The increase in oil production, especially in the US, will continue to restrain price hike next year, expert Vassiliy Chekulaev, director general of Coface Russia, told Trend.
Nevertheless, analysts at Coface believe that despite the constraining factors, oil prices will rise in the next 12 months, he said. The demand for oil in 2019 is unlikely to rise, he noted.
"Thus, despite that in 2019, global economic growth is likely to slow down due to risks in the global market [trade wars, Brexit, crisis in Italy, deterioration of positions of developing countries in international market, etc.], based on current data, it is safe to assert that the global economy will continue to grow steadily and relatively quickly, maintaining a strong demand for hydrocarbons."

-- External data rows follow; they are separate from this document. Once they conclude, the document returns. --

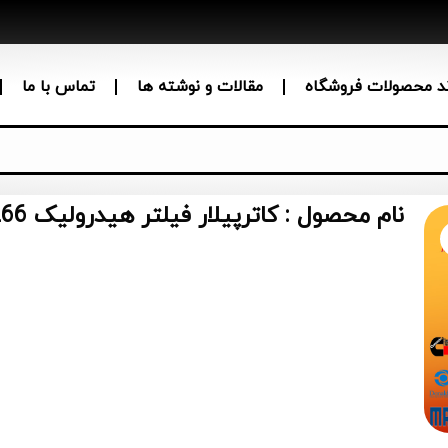
ند محصولات فروشگاه
مقالات و نوشته ها
تماس با ما
نام محصول : کاترپیلار فیلتر هیدرولیک 266-7796 2667796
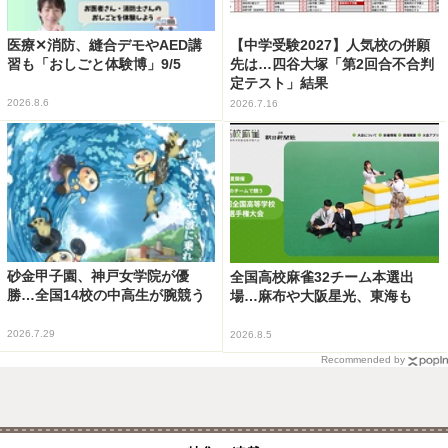
医療✕消防、縫合デモやAED講
【中学受験2027】人気校の併願
習も「おしごと体験博」9/5
先は…四谷大塚「第2回合不合判
定テスト」結果
2026.8.6
2026.7.16
砂金甲子園、神戸女学院が優
全国高校麻雀32チーム本選出
勝…全国14校の中高生が腕競う
場…麻布や大阪星光、東海も
2026.7.29
2026.8.5
Recommended by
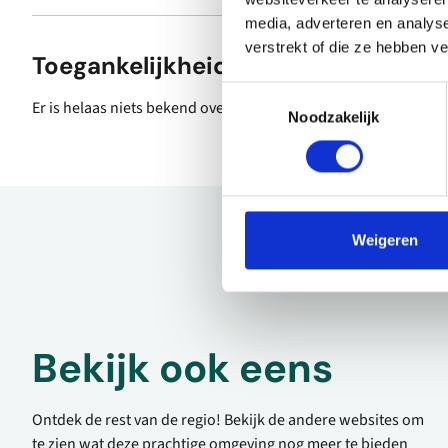
media, adverteren en analys
verstrekt of die ze hebben v
Toegankelijkheid
Toestemmingsselectie
Er is helaas niets bekend over de toegankelijkheid.
Noodzakelijk
Weigeren
Bekijk ook eens
Ontdek de rest van de regio! Bekijk de andere websites om
te zien wat deze prachtige omgeving nog meer te bieden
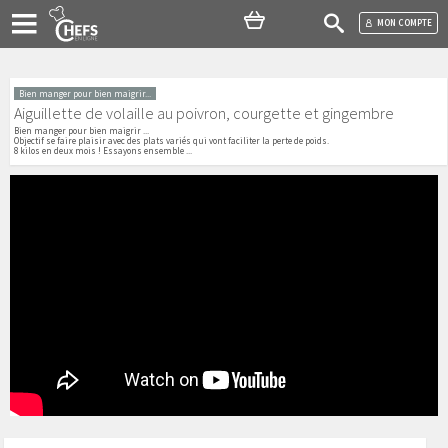
MON COMPTE
Bien manger pour bien maigrir...
Aiguillette de volaille au poivron, courgette et gingembre
Bien manger pour bien maigrir ...
Objectif se faire plaisir avec des plats variés qui vont faciliter la perte de poids.
8 kilos en deux mois ! Essayons ensemble ...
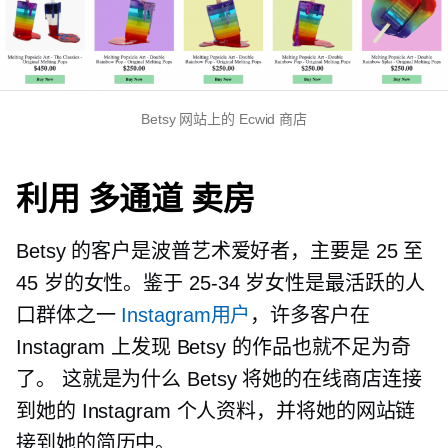
Betsy 网站上的 Ecwid 商店
利用
多通道
卖房
Betsy 的客户是波普艺术爱好者，主要是 25 至
45 岁的女性。鉴于
25-34
岁女性是最活跃的人
口群体之一
Instagram用户
，许多客户在
Instagram 上发现 Betsy 的作品也就不足为奇
了。 这就是为什么 Betsy 将她的在线商店连接
到她的 Instagram 个人资料，并将她的网站链
接到她的简历中。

"In addition, at a meeting of OPEC members Dec. 6, a decision was made to reduce oil production. The fact that the parties managed to reach an agreement means that in 2019, the supply in the market will decrease, and this will contribute to the growth of prices," Chekulaev added.
He noted that next year, as the analysts at Coface say, the price will be relatively stable at $75.
The expert added that the excess of supply, which exerts downward pressure on prices, appeared in November this year as a result of the simultaneous effect of three factors.
The first factor is the approval of an increase in oil production by OPEC countries on June 23, he said.
"This decision was made to help some OPEC countries that are in difficult economic situation, for example, Venezuela, experiencing a sharp crisis, and Iran, suffering greatly from the US sanctions," he noted. "As a result, Russia and Saudi Arabia significantly increased production, the latter to a record 11.2 million barrels per day."
The second factor is the US sanctions against Iran imposed Nov. 4, which will reduce the supply in the hydrocarbon market and cause a price increase, he said.
"However, the US government made exceptions in the sanctions for some buyers of Iranian oil, which allowed such major importers as China and India to continue unhindered trade with their Middle Eastern partner," he noted. "Thus, Iran managed to maintain significantly higher oil exports than analysts were expecting."
The third factor is the consistent increase in oil reserves of the US, which also contributed to decrease in oil prices, he said.
Chekulaev noted that in the first half of November, the US produced an average of 11.7 million barrels a day. If the trend continues, by the end of the year, the US may become the leading oil supplier in the global market, he added.
"The collapse in oil prices is facilitated by a number of reasons, but the main one is the oversupply from three biggest exporters - Saudi Arabia, Russia and the US - and the concern of oil traders about the alarming trends in the global economy and their potential impact on the demand," he said.